Lloyd frowned. "Maybe some people did do that. Really, the public only knows the content of a tiny percentage of the billions of visions that must have occurred. If I was going to give myself a stock tip, and I didn't know that the future was immutable, the first thing I'd say to my past self was, 'Don't share this with anyone.' Maybe those who did what you're suggesting are simply keeping quiet about it."If a few dozen people had visions," said della Robbia, "that might be possible. But with billions? Someone would have said that that was what they were doing. In fact, I firmly believe almost everyone would be trying to communicate with their past selves."

Lloyd looked at Theo, then back at della Robbia. "Not if they knew it was futile; not if they knew that nothing they said could change things that were already carved in stone."

"Or maybe everyone forgot," said Theo. "Maybe, between now and 2030, the memory of the visions will fade. The memories of dreams fade, after all. You can recall one when you first wake up, but hours later, it's gone completely. Maybe the visions will erase themselves over the next twenty-one years."

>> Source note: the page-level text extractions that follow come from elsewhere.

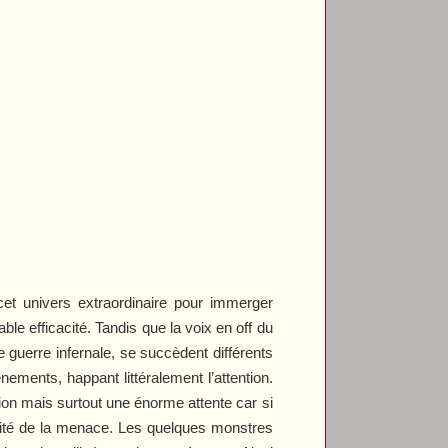
 cet univers extraordinaire pour immerger
le efficacité. Tandis que la voix en off du
guerre infernale, se succèdent différents
ements, happant littéralement l’attention.
sion mais surtout une énorme attente car si
sité de la menace. Les quelques monstres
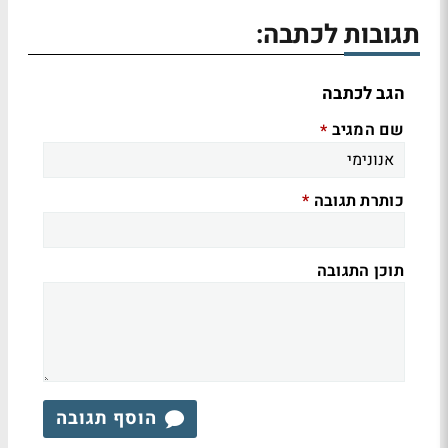
תגובות לכתבה:
הגב לכתבה
שם המגיב
*
כותרת תגובה
*
תוכן התגובה
הוסף תגובה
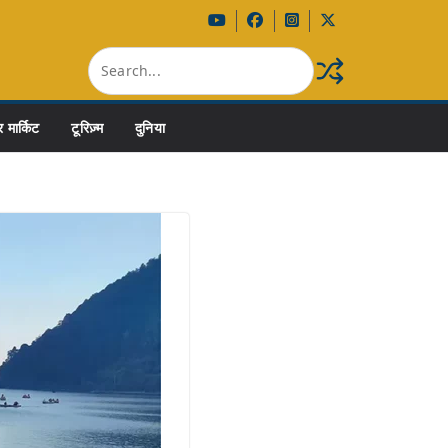
 मार्किट
टूरिज़्म
दुनिया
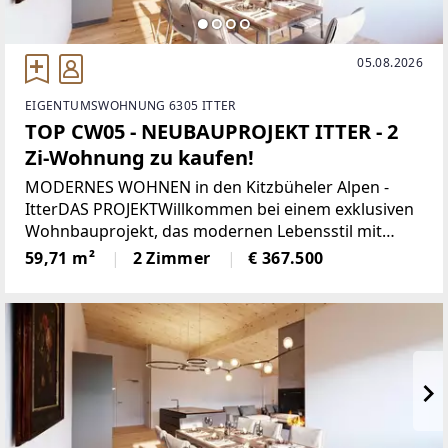
05.08.2026
EIGENTUMSWOHNUNG 6305 ITTER
TOP CW05 - NEUBAUPROJEKT ITTER - 2
Zi-Wohnung zu kaufen!
MODERNES WOHNEN in den Kitzbüheler Alpen -
ItterDAS PROJEKTWillkommen bei einem exklusiven
Wohnbauprojekt, das modernen Lebensstil mit
alpiner Wohnqualität verbindet. In sonniger Lage
59,71 m²
2 Zimmer
€ 367.500
entstehen 5 architektonisch harmonisch
eingebettete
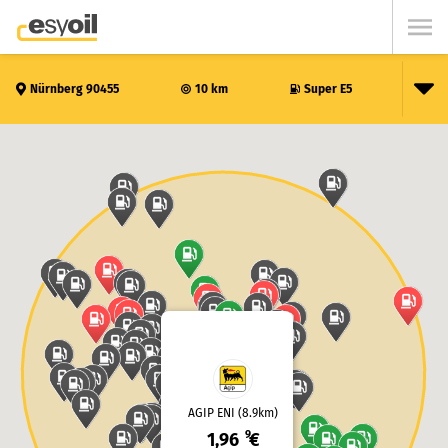
Nürnberg 90455
10 km
Super E5
AGIP ENI (8.9km)
9
1,96
€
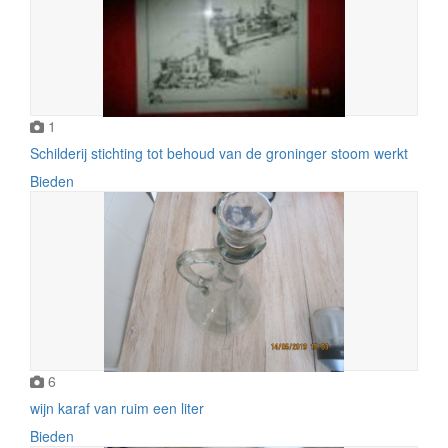
1
Schilderij stichting tot behoud van de groninger stoom werkt
Bieden
6
wijn karaf van ruim een liter
Bieden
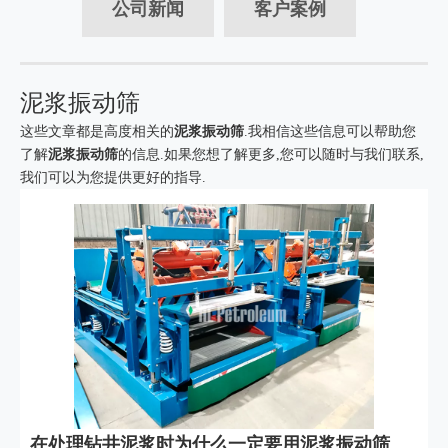
公司新闻
客户案例
泥浆振动筛
这些文章都是高度相关的
泥浆振动筛
.我相信这些信息可以帮助您
了解
泥浆振动筛
的信息.如果您想了解更多,您可以随时与我们联系,
我们可以为您提供更好的指导.
在处理钻井泥浆时为什么一定要用泥浆振动筛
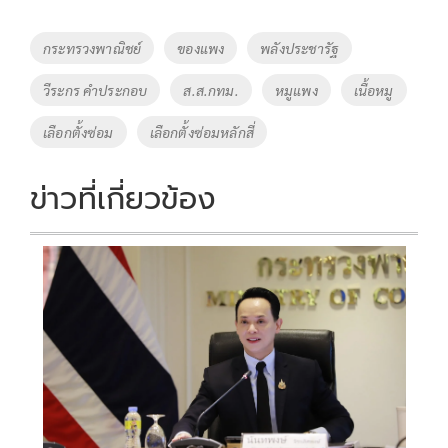
b
er
y
e
o
Li
Tags
กระทรวงพาณิชย์
ของแพง
พลังประชารัฐ
o
n
วีระกร คำประกอบ
ส.ส.กทม.
หมูแพง
เนื้อหมู
k
k
เลือกตั้งซ่อม
เลือกตั้งซ่อมหลักสี่
ข่าวที่เกี่ยวข้อง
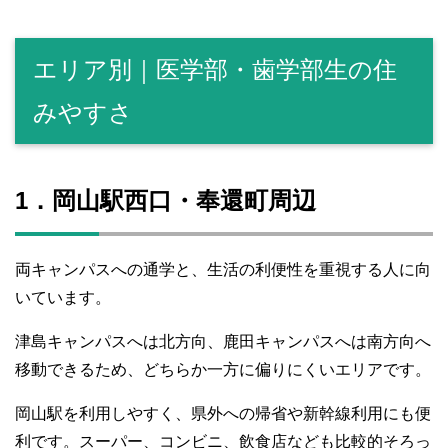
エリア別｜医学部・歯学部生の住
みやすさ
1．岡山駅西口・奉還町周辺
両キャンパスへの通学と、生活の利便性を重視する人に向
いています。
津島キャンパスへは北方向、鹿田キャンパスへは南方向へ
移動できるため、どちらか一方に偏りにくいエリアです。
岡山駅を利用しやすく、県外への帰省や新幹線利用にも便
利です。スーパー、コンビニ、飲食店なども比較的そろっ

Della Robbia shook his head emphatically. "Even if that were the case — and there's no reason at all to think it might be — all the media reporting about the visions would still survive until the year 2030. All the news reports, all the TV coverage, all the things people wrote about themselves in their own diaries and in letters to friends. Psychology isn't my field; I won't debate the fallible nature of memory. But people would know what's happening on October 23, 2030, and many would be attempting to communicate with the past."

"Wait a minute," said Theo. His eyebrows were high. "Wait a minute!" Lloyd and della Robbia turned to look at him. "Don't you see? It's Niven's Law."

"What is?" said Lloyd.

"Who's Niven?" said della Robbia.

"An American science-fiction writer. He said that in any universe in which time travel is a possibility, no time machine will ever be invented. He even wrote a little story to dramatize it: a scientist is building a time machine and just as he gets it finished, he looks up and sees the sun going nova — the universe is going to snuff him out, rather than allow the paradoxes inherent in time travel."

"So?" said Lloyd.

"So communicating with yourself in the past is a form of time travel — it's sending information back in time. And for those people who tried to do it, the universe might block the attempt — not by anything as grandiose as blowing up the sun, but simply by preventing the communication from working." He shifted his gaze from Lloyd to della Robbia and back again. "Don't you see? That must have been what I was trying to do in 2030 — I'd been attempting to communicate with myself in the past, and so, instead, I simply ended up having no vision at all."